[Supplied material Boundary: Start]

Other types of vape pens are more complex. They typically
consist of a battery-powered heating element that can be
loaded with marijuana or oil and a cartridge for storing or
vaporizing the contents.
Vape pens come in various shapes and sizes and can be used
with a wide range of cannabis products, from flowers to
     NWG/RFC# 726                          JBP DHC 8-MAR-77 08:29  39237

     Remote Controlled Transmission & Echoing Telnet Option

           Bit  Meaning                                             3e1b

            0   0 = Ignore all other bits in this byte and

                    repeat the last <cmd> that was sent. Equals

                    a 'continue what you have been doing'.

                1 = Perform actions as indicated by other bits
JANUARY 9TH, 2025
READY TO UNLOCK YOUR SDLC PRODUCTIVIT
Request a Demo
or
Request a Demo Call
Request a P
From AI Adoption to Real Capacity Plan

[Supplied material Boundary: End]
[Supplied material Boundary: Start]

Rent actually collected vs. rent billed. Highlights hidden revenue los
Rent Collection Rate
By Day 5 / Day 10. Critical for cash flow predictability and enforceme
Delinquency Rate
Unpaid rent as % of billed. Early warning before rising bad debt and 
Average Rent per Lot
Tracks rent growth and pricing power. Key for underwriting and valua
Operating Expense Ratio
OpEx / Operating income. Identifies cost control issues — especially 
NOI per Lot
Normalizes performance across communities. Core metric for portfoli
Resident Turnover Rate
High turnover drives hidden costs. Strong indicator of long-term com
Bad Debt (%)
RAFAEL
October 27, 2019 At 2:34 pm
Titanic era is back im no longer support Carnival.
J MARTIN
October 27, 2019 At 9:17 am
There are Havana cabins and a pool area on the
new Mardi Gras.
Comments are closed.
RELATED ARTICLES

[Supplied material Boundary: End]
[Supplied material Boundary: Start]

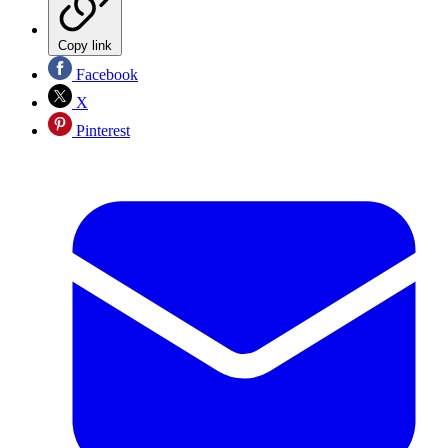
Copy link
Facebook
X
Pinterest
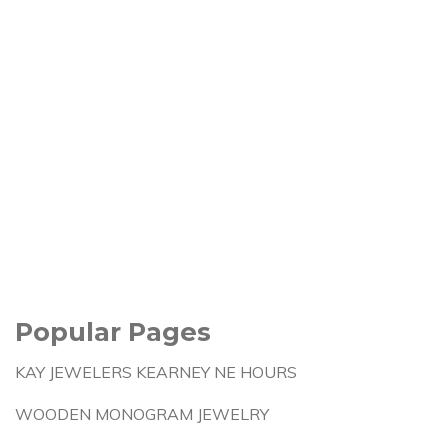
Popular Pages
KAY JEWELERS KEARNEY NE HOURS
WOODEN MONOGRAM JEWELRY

[Supplied material Boundary: End]

- [Exercise brief] Substitute "flags" for "bits" in the records, from the line with "this byte and" up to and including the line with "From AI Adoption to Real Capacity Plan". Give back only those lines, with nothing else changed.

- [Solution for this problem]
            0   0 = Ignore all other flags in this byte and

                    repeat the last <cmd> that was sent. Equals

                    a 'continue what you have been doing'.

                1 = Perform actions as indicated by other flags
JANUARY 9TH, 2025
READY TO UNLOCK YOUR SDLC PRODUCTIVIT
Request a Demo
or
Request a Demo Call
Request a P
From AI Adoption to Real Capacity Plan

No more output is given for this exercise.